Greatest hits album by Sublime
- Released: October 29, 2002
- Genre: Ska punk, alternative hip hop, dub, alternative rock
- Length: 30:53
- Label: MCA/Gasoline Alley
- Producer: Paul Leary, David Kahne, Sublime

Sublime chronology
| Greatest Hits (1999) | 20th Century Masters – The Millennium Collection: The Best of Sublime (2002) | Gold (2005) |

= 20th Century Masters – The Millennium Collection: The Best of Sublime =

20th Century Masters – The Millennium Collection: The Best of Sublime is a compilation album by the band Sublime. The album was released by MCA/Gasoline Alley in 2002.

==Selections==
The compilation contains ten songs, most of which also appear on Sublime's 1999 Greatest Hits set.

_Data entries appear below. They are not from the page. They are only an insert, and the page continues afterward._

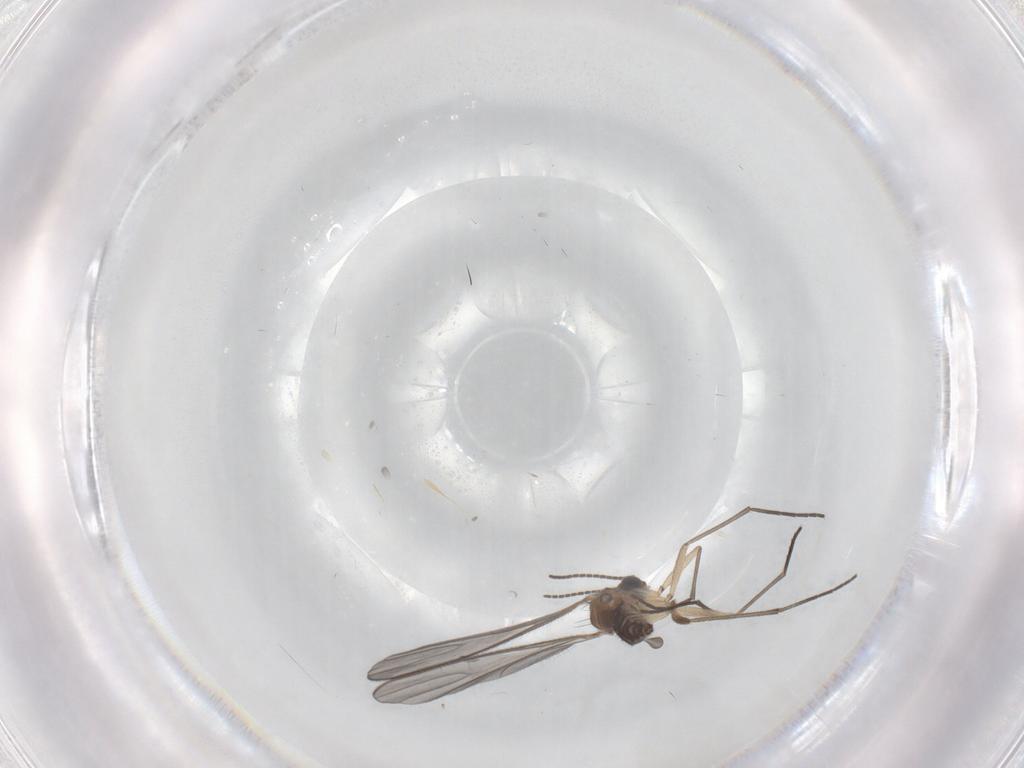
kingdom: Animalia
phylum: Arthropoda
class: Insecta
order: Diptera
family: Sciaridae
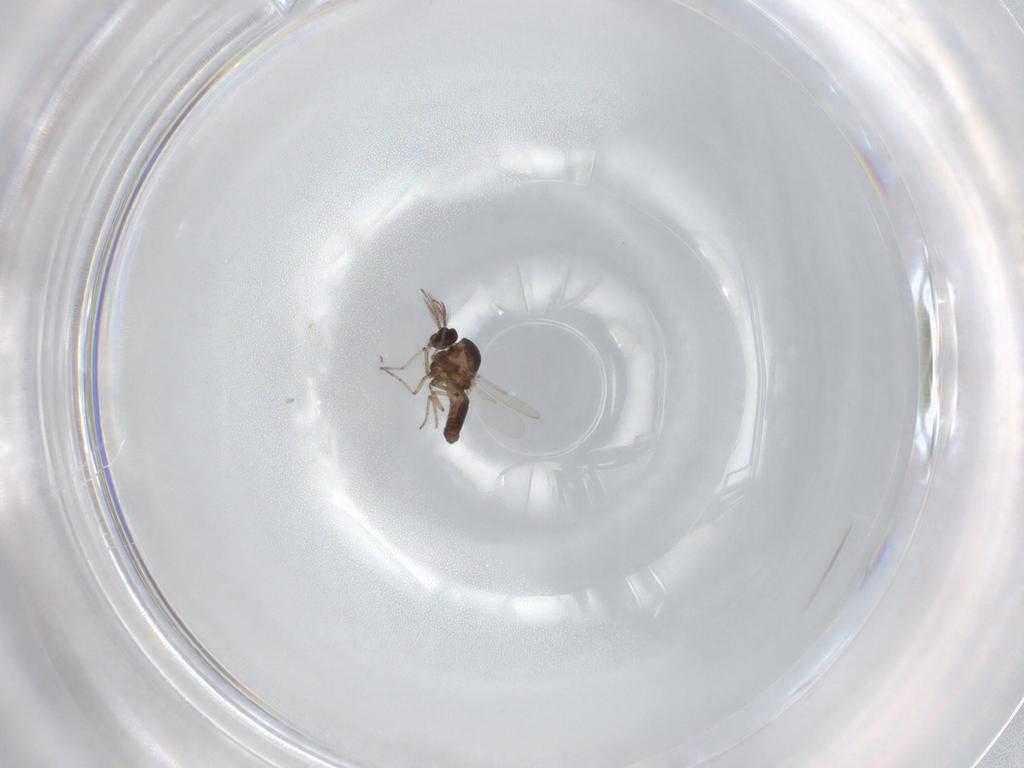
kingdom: Animalia
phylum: Arthropoda
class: Insecta
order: Diptera
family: Ceratopogonidae
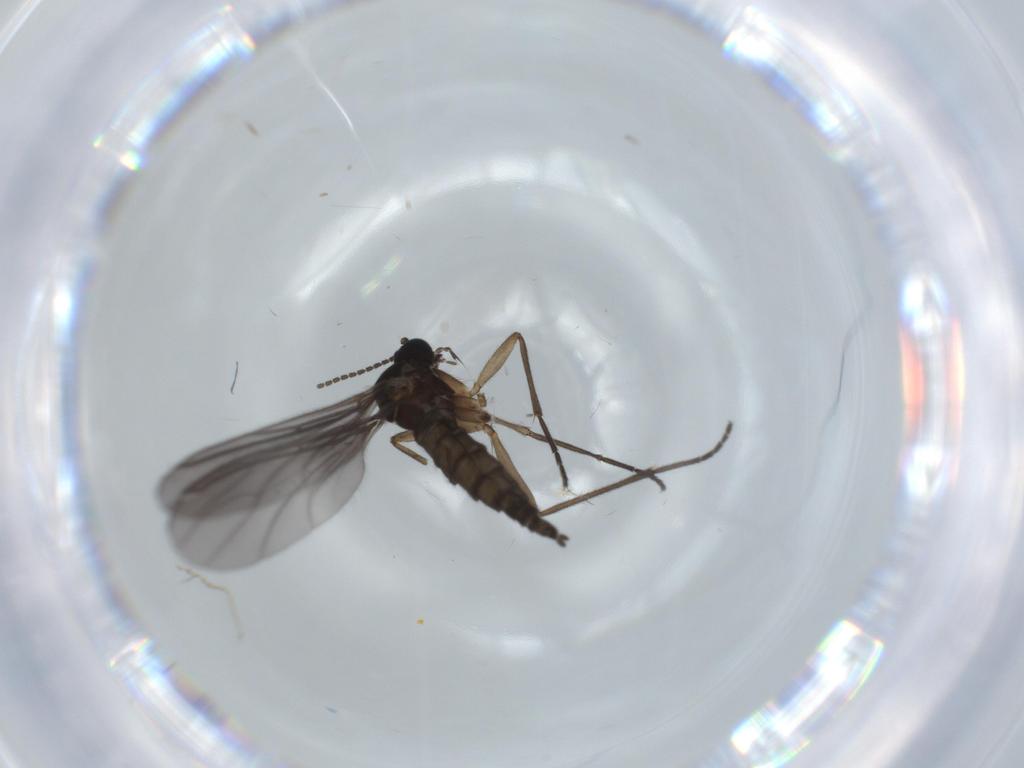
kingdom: Animalia
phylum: Arthropoda
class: Insecta
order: Diptera
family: Sciaridae
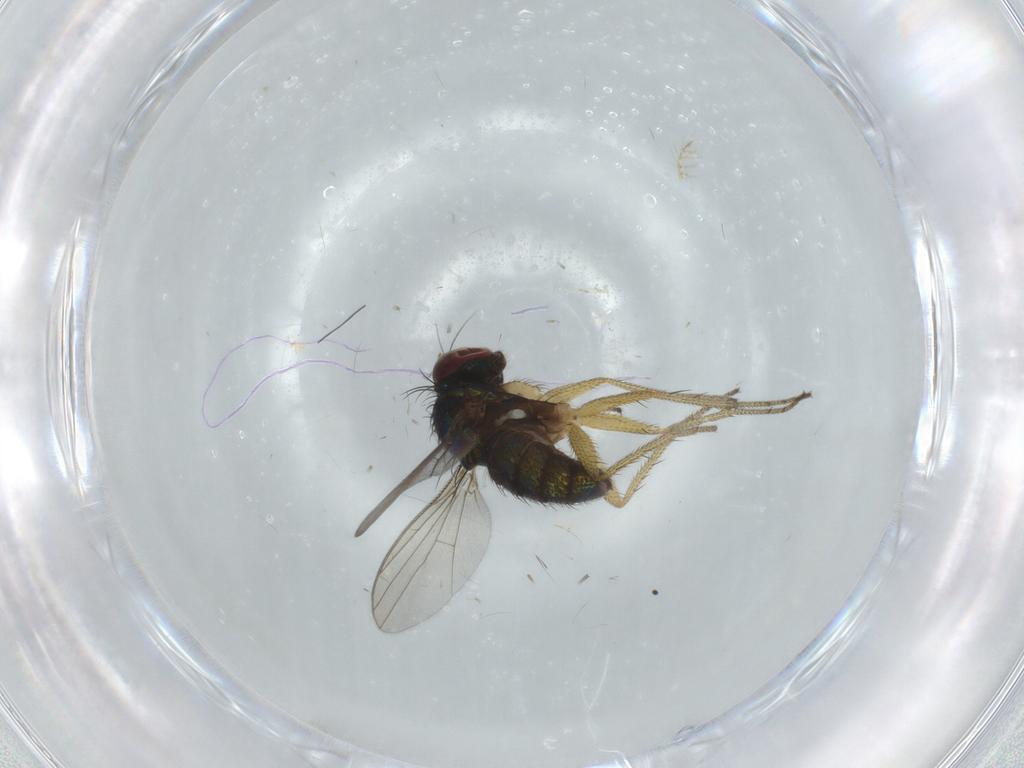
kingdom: Animalia
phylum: Arthropoda
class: Insecta
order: Diptera
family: Dolichopodidae
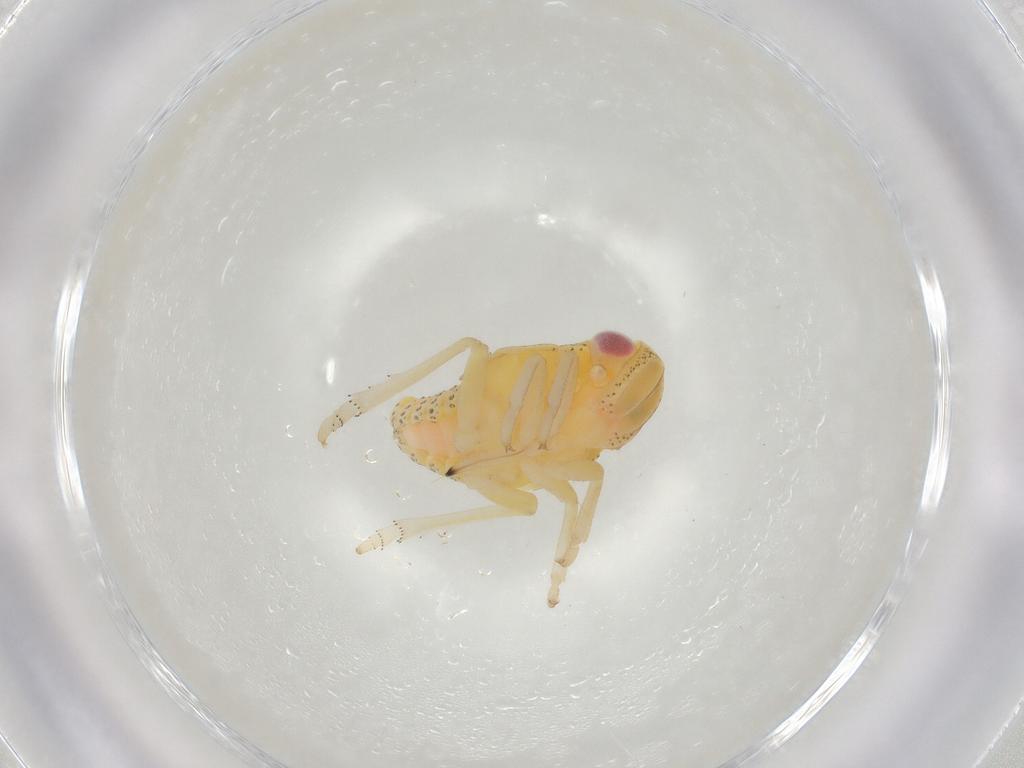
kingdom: Animalia
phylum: Arthropoda
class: Insecta
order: Hemiptera
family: Tropiduchidae
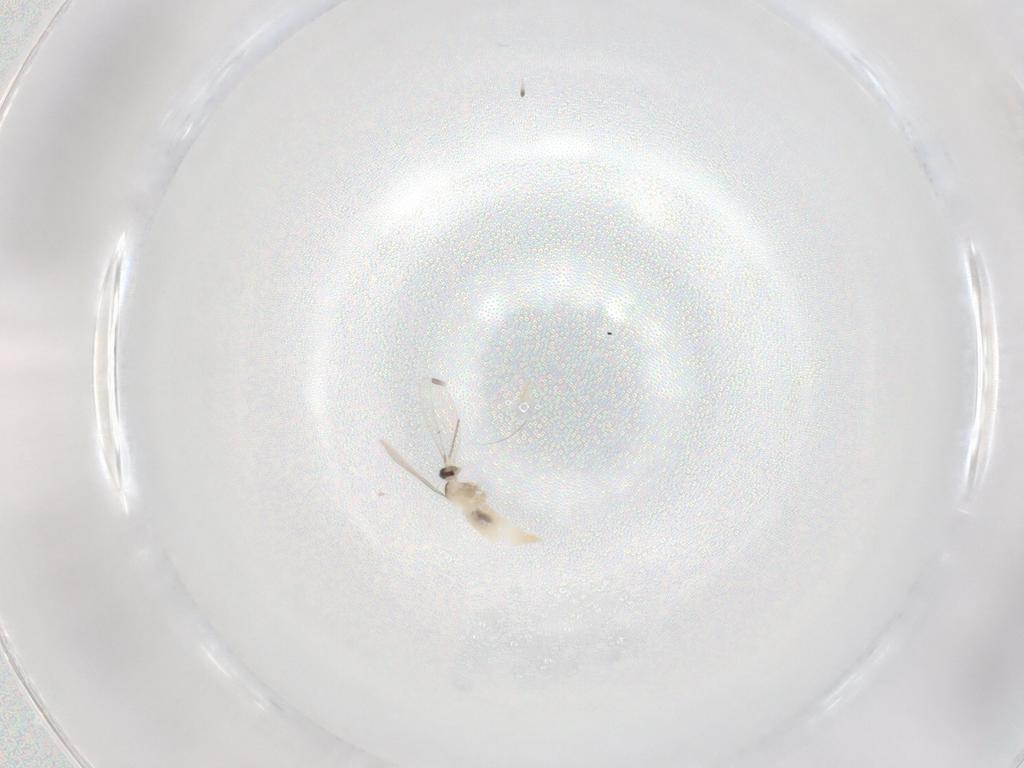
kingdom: Animalia
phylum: Arthropoda
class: Insecta
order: Diptera
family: Cecidomyiidae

The latter's "Pool Shark" and "40 Oz. to Freedom" are replaced on this release with "April 29, 1992 (Miami)" and "Greatest Hits", the latter of which is a track from the band's posthumous 1998 live album Stand by Your Van.

==Reception==

In a review of the album, AllMusic's Heather Phares wrote that the selected songs highlight "Sublime's dub and pop aspirations rather than their thrashy punk side"; going on to describe the album as "a decent, if small, retrospective that is worthwhile for casual fans."

Professional ratings
Review scores
| Source | Rating |
| AllMusic | Star |
| The Rolling Stone Album Guide | Star Half star |

===Commercial performance===
20th Century Masters – The Millennium Collection: The Best of Sublime peaked at number 190 on the Billboard 200 albums chart in December 2003. It was certified gold in 2005 by the Recording Industry Association of America (RIAA), denoting shipments of more than 500,000 copies sold.

==Track listing==

| No. | Title | Length |
|---|---|---|
| 1. | "Date Rape" | 3:40 |
| 2. | "Smoke Two Joints" | 2:56 |
| 3. | "Badfish" | 3:07 |
| 4. | "Greatest Hits" | 2:55 |
| 5. | "Saw Red" | 1:59 |
| 6. | "What I Got" | 2:51 |
| 7. | "Santeria" | 3:04 |
| 8. | "Wrong Way" | 2:16 |
| 9. | "Doin' Time" | 4:13 |
| 10. | "April 29, 1992 (Miami)" | 3:53 |

==Charts==

| Chart (2003) | Peak position |
|---|---|
| US Billboard 200 | 190 |

==Certifications==

| Region | Certification | Certified units/sales |
| United States (RIAA) | Gold | 500,000^{^} |
^{^} Shipments figures based on certification alone.